Social Security provides a critical baseline of expected retirement income for many Americans. Here are TEN considerations to help maximize the value of your benefits.¹
1. Carefully choose your retirement age
Knowing your full retirement age, the age at which you may first claim benefits without incurring any reduction in amount, is critical. You may start receiving benefits as early as age 62 or as late as age 70. Social Security benefits are calculated to give you about the same total over your lifetime, regardless of whether you choose early or late retirement. If you retire early, the monthly benefit amounts will be smaller to take into account the longer period you will receive them. If you retire late, you will get benefits for a shorter period of time but the monthly amounts will be larger to make up for the months when you did not receive anything. Go to the Social Security website to find a listing of full retirement age by year of birth.

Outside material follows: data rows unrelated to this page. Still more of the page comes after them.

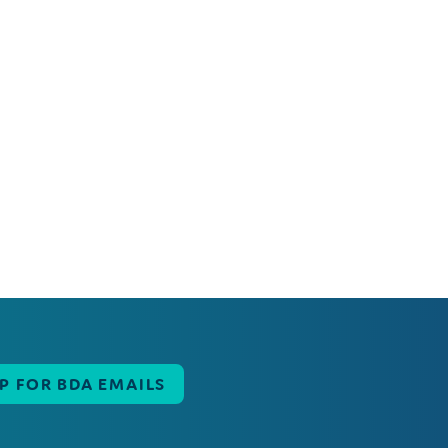
UP FOR BDA EMAILS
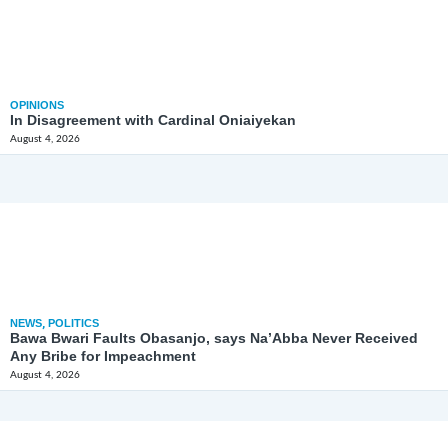
OPINIONS
In Disagreement with Cardinal Oniaiyekan
August 4, 2026
NEWS
,
POLITICS
Bawa Bwari Faults Obasanjo, says Na’Abba Never Received
Any Bribe for Impeachment
August 4, 2026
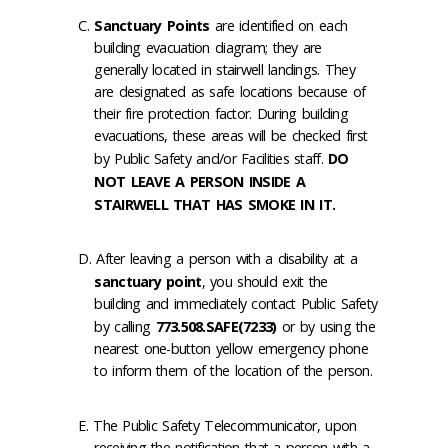
Sanctuary Points
are identified on each
building evacuation diagram; they are
generally located in stairwell landings. They
are designated as safe locations because of
their fire protection factor. During building
evacuations, these areas will be checked first
by Public Safety and/or Facilities staff.
DO
NOT LEAVE A PERSON INSIDE A
STAIRWELL THAT HAS SMOKE IN IT.
After leaving a person with a disability at a
sanctuary point
, you should exit the
building and immediately contact Public Safety
by calling
773.508.SAFE(7233)
or by using the
nearest one-button yellow emergency phone
to inform them of the location of the person.
The Public Safety Telecommunicator, upon
receiving the notification that a person with a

2. Determine the amount of your benefit
The general determinants of your benefit will be your age, your earnings history and type of benefit. You need 40 work credits ( ten years of work) to qualify for Social Security retirement benefits. The amount of your retirement benefit will be based upon the 35 years of work ( not needed to be consecutive) in which you had the highest earnings. You may use the Social Security Retirement Estimator to get an idea of what your projected benefit might be.
3. Understand Social Security benefits and inflation
Social Security has a built in cost of living adjustment or COLA based upon an annual review of an index of consumer prices.
4. Maximize your family benefits
Once your spouse applies for his or her Social Security benefits you may elect to receive a spousal benefit based upon their income, rather than your own. You may be entitled to take up to 50% of your spouse’s benefit amount in lieu of your own. The amount of the spousal benefit will be based upon your age and may be influenced by pensions you have outside of Social Security. To read more about spousal benefits, click here.
5. Eligibility for the Social Security Survivor benefit.
A widow, widower or child of the deceased may be eligible for Social Security benefits. If you are at full retirement age, the survivor benefit is worth 100 % of what your spouse would have received. If you remarry after the age of 60, you may still be eligible for survivor benefits.
6. Your ex-spouse may receive benefits.
Your ex-spouse can receive benefits based on your record (even if you have remarried) if the following criteria is met:
- your marriage lasted 10 years or longer,
- your ex-spouse is unmarried and is 62 or older,
- the benefit that your ex-spouse is entitled to receive based on their own work is less than the benefit they would receive based on your work;
- you are entitled to Social Security retirement or disability benefits.
If you have not applied for retirement benefits, but can qualify for them, your ex-spouse can receive benefits on your record if you have been divorced for at least two years. If your divorced spouse remarries, he or she generally cannot collect benefits on your record unless their later marriage ends (whether by death, divorce or annulment).
7. A bonus for delaying your claim past full retirement age
Social Security benefits are increased if you delay your retirement beyond full retirement age. The greatest advantage occurs when you choose to claim your benefits at age 70, as the benefit grows at 8% per year from your full retirement age to age 70. Read more
8. Spousal benefit and delayed retirement credits
A high earning individual (HEI) may decide to delay retirement to maximize their social security benefit and allow their spouse to elect a spousal benefit based upon the HEI’s earnings. To execute this strategy the HEI may file for benefits and then elect to immediately suspend payment of those benefits, earning delayed retirement credits for each year until he or she turns 70. However, since they have filed, their spouse may now take a spousal benefit based upon the HEI’s earnings.
9. Social Security benefits are taxable for most individuals
Social Security recipients pay taxes on benefits based on Internal Revenue Service (IRS) rules. The threshold for paying taxes on Social Security income is quite low: for example, you pay tax on 50% of your social security income if you and your spouse report between $32, 000 and $44, 000 in combined income and on 85% of your social security benefit if your combined income is greater than $44,000.
10.Watch out for the earnings test when retiring early.
If you are under full retirement age for the entire year, the Social Security administration will deduct $1 from your benefit payments for every $2 you earn above the annual limit. For 2014, that limit is $15,480.